СоюзСей более тесен,Чем влечься и лечь.Самуй Песней ПесенУступлена речь.……………………………И в полые волныМглы — сгорблен и равн —Бесследно, безмолвно —Как тонет корабль.Я обещал формулу, она была найдена М.Цветаевой раньше: — «Ответ в любви — для меня тупик. Я ищу не входов, а выходов» (курсив мой. — Д. Р.).
И передохнув: какая прекрасная поэма!
Д. Святополк-Мирский
Марина Цветаева{88}
Три или четыре года назад казалось, что господство поэзии в русской литературе со времен смерти Чехова подошло к концу. С революцией и гражданской войной наступил новый век прозы в беллетристике. И ее тенденции разочаровали многих. Основная масса так называемой советской литературы сейчас настолько плохого качества, что даже то интересное, о чем она пишет, становится неинтересным. Среди прозаиков найдется лишь несколько, равных Бабелю, чей уровень прозы достаточно высок, но сами они, хотя и не подвержены влияниям новых веяний в литературном процессе, абсолютно безжизненны. Общественный интерес к поэзии падает с 1922 года, но сборник стихов Бориса Пастернака «Сестра моя жизнь» безусловно стоит особняком и ярко выделяется среди всей литературы революционных лет (1917–1922), книга действительно великих и действительно новых стихов. И также не вызывает сомнения, что самый значительный результат последних трех или четырех лет — это поэмы Марины Цветаевой, особенно поздние — «Поэма Конца» (в альманахе «Ковчег», Прага, 1926) и «Крысолов» (в «Воле России», 1925, 5–8 и 12). В век исключительно богатый поэтами настоящая поэзия не является рядовым событием. И тем более неожиданно, когда она приходит от поэта, который занимал одно время передовые позиции и которому всякий верит, кто знает его стихи.

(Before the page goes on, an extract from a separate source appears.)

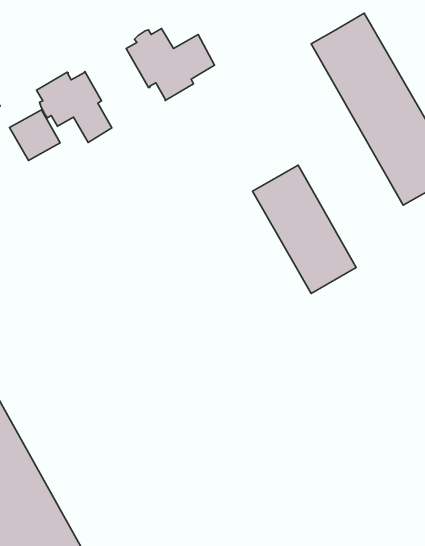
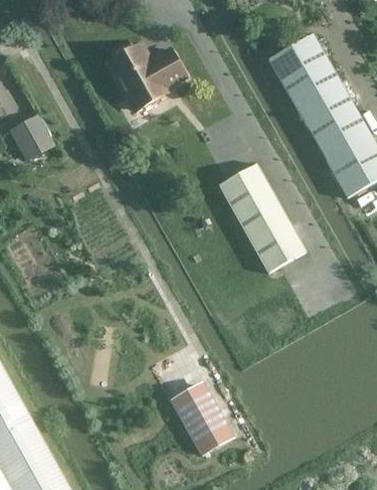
building: [36,71,112,142] -> none
building: none -> [173,384,226,444]

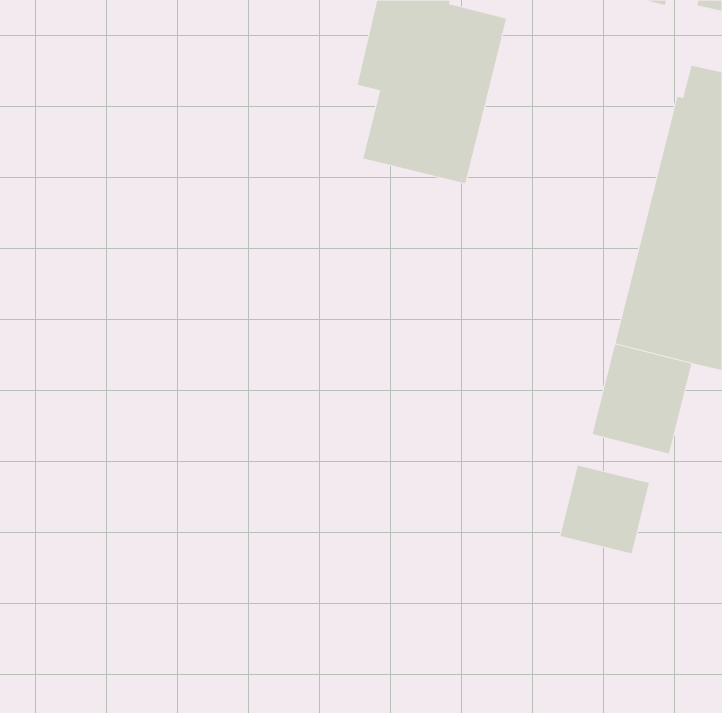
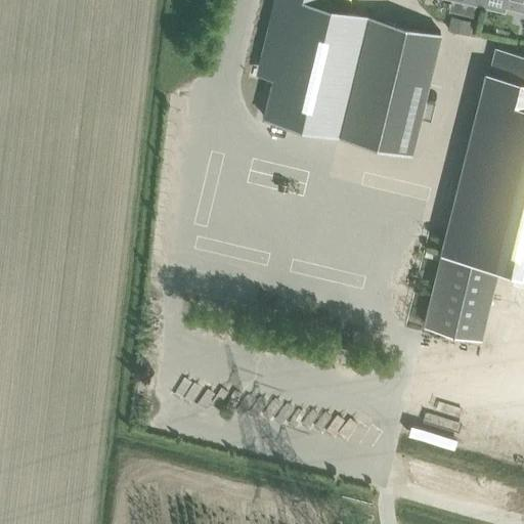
building: none -> [339,21,439,158]
building: [560,465,650,554] -> none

Марина Цветаева опубликовала свои первые книги перед войной, будучи еще школьницей. Они показали ее индивидуальность и независимость от общепринятых мнений и веяний моды, но были еще достаточно незрелы и обнаружили склонность к беглости стиха, пожалуй, опасную для любого поэта, особенно для поэтессы.
Затем в течение десяти лет она ничего не печатала. 1920–1921 годы в Москве стали расцветом поэтического бума. В годы голода и войны печатание книг было совершенно прекращено и практически заменено поэтическими декламациями, которые собирали огромные аудитории. Марина Цветаева внезапно обнаружила в себе поэта чрезвычайной силы. Подобно всем российским интеллектуалам, в те годы она вела жизнь, полную лишений и постоянного голода. Но стихи, которые были написаны в той Москве, свидетельствовали о ее непокоренности и жизнестойкости ее духа. Что-то было сверхчеловеческое в этом непрекращающемся потоке радостных, живых виршей, кипящих от избытка жизненных сил, несмотря на всю трудность ее положения. Для тех, кто знал Цветаеву и слышал, она сама и ее стихи были настоящим даром богов. Они еще не собраны и не опубликованы: Цветаева тогда очень много писала и писала неровно. Некоторые из ее стихов тех лет пронизаны высочайшим вдохновением, совершенно неожиданным, и во всем присутствует уникальность и индивидуальность, искупающие то, что может показаться наивным и безвкусным.